◆ WHAT TO DO
Copy every one of the following lines without changing anything.

◆ DATA LISTING
= = = = = = =
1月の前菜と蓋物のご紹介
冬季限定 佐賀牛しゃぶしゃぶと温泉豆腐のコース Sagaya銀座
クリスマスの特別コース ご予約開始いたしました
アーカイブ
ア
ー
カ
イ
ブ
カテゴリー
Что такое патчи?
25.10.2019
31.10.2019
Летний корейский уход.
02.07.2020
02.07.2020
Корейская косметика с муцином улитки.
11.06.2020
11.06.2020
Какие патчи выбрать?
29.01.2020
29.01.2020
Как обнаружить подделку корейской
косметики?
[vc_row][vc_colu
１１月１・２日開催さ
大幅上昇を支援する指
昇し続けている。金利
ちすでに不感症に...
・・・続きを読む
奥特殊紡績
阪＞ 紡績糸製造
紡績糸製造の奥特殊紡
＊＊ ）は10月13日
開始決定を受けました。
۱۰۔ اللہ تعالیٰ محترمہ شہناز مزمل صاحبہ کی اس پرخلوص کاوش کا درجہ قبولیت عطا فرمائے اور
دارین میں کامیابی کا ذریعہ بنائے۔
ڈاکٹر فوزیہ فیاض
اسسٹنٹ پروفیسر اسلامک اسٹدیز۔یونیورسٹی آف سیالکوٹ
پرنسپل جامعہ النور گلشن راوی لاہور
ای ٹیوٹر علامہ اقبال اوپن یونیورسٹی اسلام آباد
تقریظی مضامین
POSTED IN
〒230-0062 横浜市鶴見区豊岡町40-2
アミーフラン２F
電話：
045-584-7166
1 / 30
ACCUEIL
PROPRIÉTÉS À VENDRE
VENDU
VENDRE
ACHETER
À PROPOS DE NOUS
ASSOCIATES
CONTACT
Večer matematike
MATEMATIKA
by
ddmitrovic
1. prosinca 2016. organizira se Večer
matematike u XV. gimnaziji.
= = = = = = =
◆ RESULT OF THIS EXERCISE
1月の前菜と蓋物のご紹介
冬季限定 佐賀牛しゃぶしゃぶと温泉豆腐のコース Sagaya銀座
クリスマスの特別コース ご予約開始いたしました
アーカイブ
ア
ー
カ
イ
ブ
カテゴリー
Что такое патчи?
25.10.2019
31.10.2019
Летний корейский уход.
02.07.2020
02.07.2020
Корейская косметика с муцином улитки.
11.06.2020
11.06.2020
Какие патчи выбрать?
29.01.2020
29.01.2020
Как обнаружить подделку корейской
косметики?
[vc_row][vc_colu
１１月１・２日開催さ
大幅上昇を支援する指
昇し続けている。金利
ちすでに不感症に...
・・・続きを読む
奥特殊紡績
阪＞ 紡績糸製造
紡績糸製造の奥特殊紡
＊＊ ）は10月13日
開始決定を受けました。
۱۰۔ اللہ تعالیٰ محترمہ شہناز مزمل صاحبہ کی اس پرخلوص کاوش کا درجہ قبولیت عطا فرمائے اور
دارین میں کامیابی کا ذریعہ بنائے۔
ڈاکٹر فوزیہ فیاض
اسسٹنٹ پروفیسر اسلامک اسٹدیز۔یونیورسٹی آف سیالکوٹ
پرنسپل جامعہ النور گلشن راوی لاہور
ای ٹیوٹر علامہ اقبال اوپن یونیورسٹی اسلام آباد
تقریظی مضامین
POSTED IN
〒230-0062 横浜市鶴見区豊岡町40-2
アミーフラン２F
電話：
045-584-7166
1 / 30
ACCUEIL
PROPRIÉTÉS À VENDRE
VENDU
VENDRE
ACHETER
À PROPOS DE NOUS
ASSOCIATES
CONTACT
Večer matematike
MATEMATIKA
by
ddmitrovic
1. prosinca 2016. organizira se Večer
matematike u XV. gimnaziji.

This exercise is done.